● EXCERPT:
Six propositions designed to balance California’s budget, Props. 1A through 1F, will go before voters May 19. They contain a combination of spending limits, greater reserve funds for down years, sustained tax increases and some restored education funding.

The kicker: The state’s Legislative Analyst’s Office on March 13 said that softer-than-expected tax revenue from California’s suffering economy means an $8 billion shortfall even if the propositions pass. But Democrat Pedro Nava, an assemblyman who represents much of Santa Barbara and Ventura counties, said that the propositions remain better than the alternative – deep cuts.

“Having gone through this process now for a number of years, attempting to fix an $8 billion shortfall is easier than fixing a $16 billion hole,” Nava told the Business Times. “If the initiatives fail, then we’re going to have to make deeper cuts in all of the programs that people care about.”

Bill Buratto, chief executive officer of the Ventura County Economic Development Association, said the group hasn’t taken a formal position yet but that its policy committee plans to recommend that the association “very reluctantly support all six” propositions.

“The general consensus in the business community is that nobody likes taxes,” Buratto said. “That having been said, we also have to have a state budget in order to continue to operate.”

Business groups such as the California Chamber of Commerce have lined up to endorse the bargain contained in Prop. 1A, the centerpiece of the initiatives. The proposition is a compromise: Spending limits and more “rainy day” savings are coupled with cementing increases in sales taxes, personal income taxes and vehicle license fees for several years. The increased taxes are expected to generate $16 billion to help balance this year’s budget.

But a group of unlikely bedfellows is not onboard.

The California Nurses Association — one of the state’s most powerful labor groups — has come out against the propositions, as has the California League of Women Voters, a longtime advocate of budget process reform. And Republican state Sen. Tony Strickland, whose district stretches from Thousand Oaks to Santa Barbara, said he opposes Props. 1A and 1B, an education spending measure connected to Prop. 1A.

● LISTED RECORDS:
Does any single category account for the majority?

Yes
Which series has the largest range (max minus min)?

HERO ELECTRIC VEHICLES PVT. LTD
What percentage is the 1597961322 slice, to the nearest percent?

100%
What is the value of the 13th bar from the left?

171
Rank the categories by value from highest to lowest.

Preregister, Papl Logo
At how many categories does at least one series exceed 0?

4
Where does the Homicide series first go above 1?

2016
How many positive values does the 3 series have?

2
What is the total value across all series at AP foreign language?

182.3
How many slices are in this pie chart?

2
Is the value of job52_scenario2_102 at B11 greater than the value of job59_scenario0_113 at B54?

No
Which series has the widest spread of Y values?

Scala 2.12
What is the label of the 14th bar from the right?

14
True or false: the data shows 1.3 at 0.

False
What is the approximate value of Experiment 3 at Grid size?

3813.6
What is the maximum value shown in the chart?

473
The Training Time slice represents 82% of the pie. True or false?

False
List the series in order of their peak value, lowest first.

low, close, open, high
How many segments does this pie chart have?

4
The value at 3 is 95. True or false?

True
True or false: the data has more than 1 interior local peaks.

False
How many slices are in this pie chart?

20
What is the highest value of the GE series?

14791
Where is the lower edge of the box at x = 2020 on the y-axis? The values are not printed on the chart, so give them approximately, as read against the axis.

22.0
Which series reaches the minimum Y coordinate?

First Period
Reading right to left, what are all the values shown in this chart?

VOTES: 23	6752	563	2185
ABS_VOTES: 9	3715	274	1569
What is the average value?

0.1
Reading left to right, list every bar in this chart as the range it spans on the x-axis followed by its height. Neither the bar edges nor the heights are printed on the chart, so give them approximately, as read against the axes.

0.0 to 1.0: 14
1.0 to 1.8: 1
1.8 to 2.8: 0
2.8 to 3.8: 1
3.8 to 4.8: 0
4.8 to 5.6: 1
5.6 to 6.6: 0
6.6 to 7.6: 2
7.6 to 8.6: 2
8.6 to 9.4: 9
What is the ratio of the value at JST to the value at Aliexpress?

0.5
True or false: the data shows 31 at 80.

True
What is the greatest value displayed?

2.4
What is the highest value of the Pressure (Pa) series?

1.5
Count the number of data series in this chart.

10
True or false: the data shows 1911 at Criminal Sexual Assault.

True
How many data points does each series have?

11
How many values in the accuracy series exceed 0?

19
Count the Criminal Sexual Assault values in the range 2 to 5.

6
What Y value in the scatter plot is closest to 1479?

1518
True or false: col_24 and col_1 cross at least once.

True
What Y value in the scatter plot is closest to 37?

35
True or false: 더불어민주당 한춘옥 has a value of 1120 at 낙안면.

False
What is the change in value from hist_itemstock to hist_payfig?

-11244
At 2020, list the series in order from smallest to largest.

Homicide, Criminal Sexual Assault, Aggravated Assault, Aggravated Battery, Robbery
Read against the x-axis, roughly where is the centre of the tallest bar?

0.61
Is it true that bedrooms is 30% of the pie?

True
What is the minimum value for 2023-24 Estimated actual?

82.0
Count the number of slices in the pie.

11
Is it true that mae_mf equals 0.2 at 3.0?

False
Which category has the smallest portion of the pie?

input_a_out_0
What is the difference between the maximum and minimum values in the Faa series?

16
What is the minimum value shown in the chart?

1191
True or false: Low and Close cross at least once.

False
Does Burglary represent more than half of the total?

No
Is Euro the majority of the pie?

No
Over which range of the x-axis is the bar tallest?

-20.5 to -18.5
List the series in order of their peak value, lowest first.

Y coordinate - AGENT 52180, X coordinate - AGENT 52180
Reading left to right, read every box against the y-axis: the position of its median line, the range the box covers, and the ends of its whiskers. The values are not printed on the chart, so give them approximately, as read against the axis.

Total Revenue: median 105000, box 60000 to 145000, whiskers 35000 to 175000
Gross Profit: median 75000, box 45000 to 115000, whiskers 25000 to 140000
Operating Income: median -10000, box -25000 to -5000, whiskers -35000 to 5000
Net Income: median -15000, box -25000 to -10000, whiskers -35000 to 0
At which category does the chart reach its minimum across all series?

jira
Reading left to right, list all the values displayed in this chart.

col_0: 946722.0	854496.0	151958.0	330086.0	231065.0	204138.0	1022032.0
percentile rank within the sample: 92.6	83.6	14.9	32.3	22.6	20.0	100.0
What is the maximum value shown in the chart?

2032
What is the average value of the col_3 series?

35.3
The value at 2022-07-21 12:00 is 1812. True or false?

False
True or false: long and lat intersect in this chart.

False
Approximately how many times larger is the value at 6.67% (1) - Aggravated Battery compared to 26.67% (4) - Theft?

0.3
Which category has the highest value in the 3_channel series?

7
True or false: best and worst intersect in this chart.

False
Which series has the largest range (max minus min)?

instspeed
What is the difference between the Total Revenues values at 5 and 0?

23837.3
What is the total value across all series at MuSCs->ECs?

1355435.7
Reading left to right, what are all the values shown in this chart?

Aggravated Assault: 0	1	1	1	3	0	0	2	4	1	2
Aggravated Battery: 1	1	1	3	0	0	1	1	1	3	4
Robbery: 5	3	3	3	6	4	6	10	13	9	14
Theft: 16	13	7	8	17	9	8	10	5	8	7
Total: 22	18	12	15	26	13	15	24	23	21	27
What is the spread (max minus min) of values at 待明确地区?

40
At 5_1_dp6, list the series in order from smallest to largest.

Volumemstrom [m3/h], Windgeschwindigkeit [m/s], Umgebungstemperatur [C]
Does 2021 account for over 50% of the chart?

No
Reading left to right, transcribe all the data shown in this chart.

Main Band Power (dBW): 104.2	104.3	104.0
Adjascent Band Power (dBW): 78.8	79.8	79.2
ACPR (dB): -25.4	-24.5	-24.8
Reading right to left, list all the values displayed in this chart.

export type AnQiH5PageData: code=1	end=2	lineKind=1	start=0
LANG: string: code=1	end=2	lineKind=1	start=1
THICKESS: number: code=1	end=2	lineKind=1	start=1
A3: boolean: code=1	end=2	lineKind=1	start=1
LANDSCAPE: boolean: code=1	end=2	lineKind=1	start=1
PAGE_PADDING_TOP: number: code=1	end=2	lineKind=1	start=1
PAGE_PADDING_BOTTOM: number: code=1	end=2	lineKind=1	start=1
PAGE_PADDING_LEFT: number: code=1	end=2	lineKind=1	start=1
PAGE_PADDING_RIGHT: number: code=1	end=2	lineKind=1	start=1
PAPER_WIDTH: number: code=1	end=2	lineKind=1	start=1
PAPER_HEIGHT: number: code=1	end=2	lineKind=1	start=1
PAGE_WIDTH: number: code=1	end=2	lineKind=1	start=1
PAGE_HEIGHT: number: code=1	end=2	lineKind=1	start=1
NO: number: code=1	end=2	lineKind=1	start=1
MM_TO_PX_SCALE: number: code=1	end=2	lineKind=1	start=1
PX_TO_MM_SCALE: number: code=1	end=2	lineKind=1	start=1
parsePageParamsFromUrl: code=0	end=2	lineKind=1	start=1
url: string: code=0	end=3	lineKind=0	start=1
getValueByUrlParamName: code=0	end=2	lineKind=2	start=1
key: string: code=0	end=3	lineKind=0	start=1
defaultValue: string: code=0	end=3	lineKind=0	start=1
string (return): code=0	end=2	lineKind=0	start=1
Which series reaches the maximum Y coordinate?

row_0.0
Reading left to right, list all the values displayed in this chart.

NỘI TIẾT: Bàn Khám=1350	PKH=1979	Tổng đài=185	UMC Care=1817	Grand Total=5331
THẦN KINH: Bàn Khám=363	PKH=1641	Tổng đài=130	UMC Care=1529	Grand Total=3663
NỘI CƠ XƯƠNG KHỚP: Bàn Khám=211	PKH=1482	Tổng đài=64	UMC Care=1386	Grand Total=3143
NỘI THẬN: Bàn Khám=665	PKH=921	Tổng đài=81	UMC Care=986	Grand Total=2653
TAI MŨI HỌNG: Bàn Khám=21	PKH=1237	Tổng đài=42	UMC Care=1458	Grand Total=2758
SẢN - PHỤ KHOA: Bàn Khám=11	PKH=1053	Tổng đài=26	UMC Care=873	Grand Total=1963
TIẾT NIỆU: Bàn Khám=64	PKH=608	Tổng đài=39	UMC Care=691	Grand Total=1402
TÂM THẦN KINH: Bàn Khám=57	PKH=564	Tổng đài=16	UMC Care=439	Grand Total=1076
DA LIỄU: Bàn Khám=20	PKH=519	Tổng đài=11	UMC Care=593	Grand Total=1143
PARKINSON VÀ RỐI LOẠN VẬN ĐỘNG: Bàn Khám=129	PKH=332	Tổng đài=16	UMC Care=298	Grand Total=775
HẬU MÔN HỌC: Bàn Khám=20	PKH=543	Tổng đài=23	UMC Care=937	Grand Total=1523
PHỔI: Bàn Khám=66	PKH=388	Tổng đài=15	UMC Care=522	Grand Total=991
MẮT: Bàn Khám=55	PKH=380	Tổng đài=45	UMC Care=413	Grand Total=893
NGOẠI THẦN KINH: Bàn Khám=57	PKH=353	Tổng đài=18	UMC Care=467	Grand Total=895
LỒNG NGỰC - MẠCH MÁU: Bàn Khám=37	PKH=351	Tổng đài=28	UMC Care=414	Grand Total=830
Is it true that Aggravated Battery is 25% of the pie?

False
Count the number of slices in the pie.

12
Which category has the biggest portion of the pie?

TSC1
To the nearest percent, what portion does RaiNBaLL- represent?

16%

● REQUIRED ACTIONS:
**A.** Return the passage on California's budget propositions word for word, beginning at the words "Bill Buratto, chief" and stopping after "this year’s budget.".
**B.** Resume the passage on California's budget propositions, picking up right after its final sentence.
The data above has no role in this exercise.

● RESPONSES FOR EACH TASK:
**A.**
Bill Buratto, chief executive officer of the Ventura County Economic Development Association, said the group hasn’t taken a formal position yet but that its policy committee plans to recommend that the association “very reluctantly support all six” propositions.

“The general consensus in the business community is that nobody likes taxes,” Buratto said. “That having been said, we also have to have a state budget in order to continue to operate.”

Business groups such as the California Chamber of Commerce have lined up to endorse the bargain contained in Prop. 1A, the centerpiece of the initiatives. The proposition is a compromise: Spending limits and more “rainy day” savings are coupled with cementing increases in sales taxes, personal income taxes and vehicle license fees for several years. The increased taxes are expected to generate $16 billion to help balance this year’s budget.

**B.**
“It adds an extra two years of taxes. In this economy, that’s the worst thing you can do,” Strickland told the Business Times. “If you look at our unemployment rate in California, it’s the worst since 1982. We’re past the tipping point with jobs. The way to get out of this budget mess is to create jobs, not see them leave.”

Other major California election players such as the California Teachers Association haven’t yet taken a position on the initiatives.

Here’s a closer look at each proposition.

Prop. 1A

Prop. 1A would do much of the heavy lifting of balancing the state budget.

It’s designed to help smooth the state’s volatile revenue stream, which tends to shoot up along with the economy in boom years and crash in bust years. Revenue “peaks” would be shaved off into a “rainy day” fund and saved for poor years, an idea pro-business think tanks support.

It would consolidate the state’s two “rainy day” funds into one and raise the target balance from 5 percent of state revenues to 12. 5 percent. At the same time, it would mandate that topping off the fund become a priority for any extra money the state pulls in.

It would also limit uses of the reserve fund to emergencies such as fires and earthquakes and making up the difference if the state can’t maintain its spending compared with the year before.

The measure would give the governor the power to cut many of the state’s capital outlays by up to 7 percent and slash so-called “cost of living” increases to most state programs, though increases for most state employees’ salaries would be exempt.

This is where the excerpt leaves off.